清々(すがすが)しさ、高校生らしさ、爽やかさ……それは、高野連と主催新聞社がつくり上げてきたものだ。しかし、そんな“美談の高校野球”に真っ向から挑戦し、甲子園が究極の「勝負の世界」であることを天下に示した試合。それが星稜―明徳義塾戦だったのである。

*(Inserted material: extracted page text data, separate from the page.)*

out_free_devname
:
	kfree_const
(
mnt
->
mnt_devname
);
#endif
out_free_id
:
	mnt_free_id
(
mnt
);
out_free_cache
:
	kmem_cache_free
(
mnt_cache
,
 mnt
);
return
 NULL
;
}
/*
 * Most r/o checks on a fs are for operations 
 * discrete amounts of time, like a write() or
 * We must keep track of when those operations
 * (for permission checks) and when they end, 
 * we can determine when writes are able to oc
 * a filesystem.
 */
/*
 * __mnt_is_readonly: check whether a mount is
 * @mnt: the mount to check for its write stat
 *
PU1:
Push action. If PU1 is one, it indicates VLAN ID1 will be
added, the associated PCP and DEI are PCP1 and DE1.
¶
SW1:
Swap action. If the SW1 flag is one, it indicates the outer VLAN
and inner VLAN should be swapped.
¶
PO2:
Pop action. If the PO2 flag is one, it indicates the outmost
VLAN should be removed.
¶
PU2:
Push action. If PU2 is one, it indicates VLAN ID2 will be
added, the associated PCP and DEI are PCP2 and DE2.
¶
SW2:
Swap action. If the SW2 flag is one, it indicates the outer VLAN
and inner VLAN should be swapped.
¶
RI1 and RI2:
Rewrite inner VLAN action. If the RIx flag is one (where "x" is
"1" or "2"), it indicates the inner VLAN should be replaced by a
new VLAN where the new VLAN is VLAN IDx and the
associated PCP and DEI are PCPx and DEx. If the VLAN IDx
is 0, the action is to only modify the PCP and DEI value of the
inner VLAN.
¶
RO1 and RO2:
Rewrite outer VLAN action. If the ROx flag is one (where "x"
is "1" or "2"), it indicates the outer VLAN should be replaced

この試合から17年後、馬淵監督が筆者に語ってくれた言葉が印象深い。
「高校野球は、おカネのためにやるものでも、観客のためにやるものでもない。歯を食いしばって、ただ勝利を目指して球児たちがやるものです。司馬遼太郎の『坂の上の雲』ではありませんが、私たちは、あのとき星稜打線を徹底的に分析して“全力を挙げて敵の分力を撃つ”という作戦を採りました。結果的に月岩君に辛い思いをさせてしまった。いつかは“申し訳なかったなあ”と、月岩君とじっくり話したいと思っているんですよ」
平成21年、35歳になっていた月岩君も、筆者にこう語ってくれた。
「自分への攻め方はすべて当たっています。馬淵監督がそこまで僕のことを研究してくれていたことは逆に光栄です。ルールに則ったことですから、あの作戦は当然でしょう。これは僕が打てなかったということに尽きます。山下監督は最後まで僕を使ってくれたし、本当に自分は幸せ者だなあ、と思います。馬淵監督とも是非話したいですね。あの経験は僕にしかできなかったものであり、僕にとっては、人生の宝ですから」
勝負の世界でぶつかり合った当事者同士は、本当に爽やかなのに、高野連やら朝日新聞が出張ってくると、なぜこれほど本質が歪(ゆが)められてしまうのだろうか。